§ SELECTED EXCERPT:
/---

Originally posted on 3 February 2021
ECWO has developed the Stand Up. Reach Out workshop to address harassment from the perspective of the individuals involved and the participant’s ability to productively intervene. The workshop is facilitated by Professor Hanneke Takkenberg and Dr Natalie Cleton, who writes below about why we have to stand up and reach out against workplace harassment.
Recent studies show that workplace harassment is commonplace (1-6). In academia, for example, a staggering 42% of Dutch academics report being exposed to workplace harassment (1). The consequences for victims can have life-lasting impact. Insomnia, physical illness (like stomach problems), back problems and headaches as well as panic attacks, depression and post-traumatic stress syndrome are reported (2, 7, 8). The impact on the company performance consists of decreased work enjoyment and increased sick leave, which both have economic consequences (7). Creating a safe work environment is therefore not only a legal and moral responsibility but also of economic concern to the employer.
Harassment is defined as follows: ‘Where an unwanted conduct occurs with the purpose or effect of violating the dignity of a person, of creating an intimidating, hostile, degrading, humiliating or offensive environment’ and can consist of single as well as continued events (9). There are many types of harassment, with sexual harassment being the one that currently comes to mind due to the #METOO movement which has been widely report in the media since 2017. A single case of sexual harassment can have lasting consequences for the mental and physical health of an employee. However, there are many ways harassment can occur. Among these are psychological harassment (like intimidation), degrading people and exclusion, discriminatory harassment based on sex, age, sexual preference or culture, and power harassment in which the power difference is used as leverage to over-demand work or invade personal time (10). In academia, academic sabotage is a common harassment type. Here people are excluded from authoring papers, are refused access to scientific material and excluded from meetings or events (11).

\---

§ DATASET CONTENT:
/---

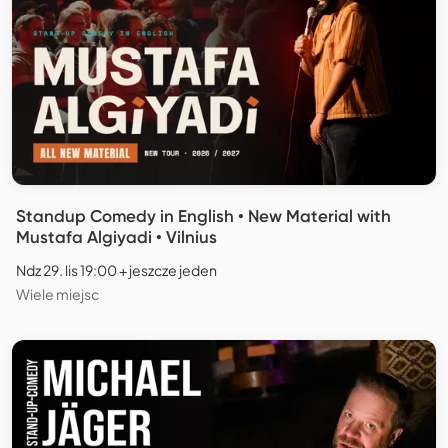
Standup Comedy in English • New Material with
Mustafa Algiyadi • Vilnius
Ndz 29. lis 19:00 + jeszcze jeden
Wiele miejsc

\---

§ ACTIVITIES:
A: According to the workplace harassment article, what percentage of Dutch academics report being exposed to workplace harassment?
B: Reproduce word for word the passage of the workplace harassment article between "Originally posted on" and "against workplace harassment.", inclusive.

§ ANSWERS FOR EACH ITEM:
A: 42%

B:
Originally posted on 3 February 2021
ECWO has developed the Stand Up. Reach Out workshop to address harassment from the perspective of the individuals involved and the participant’s ability to productively intervene. The workshop is facilitated by Professor Hanneke Takkenberg and Dr Natalie Cleton, who writes below about why we have to stand up and reach out against workplace harassment.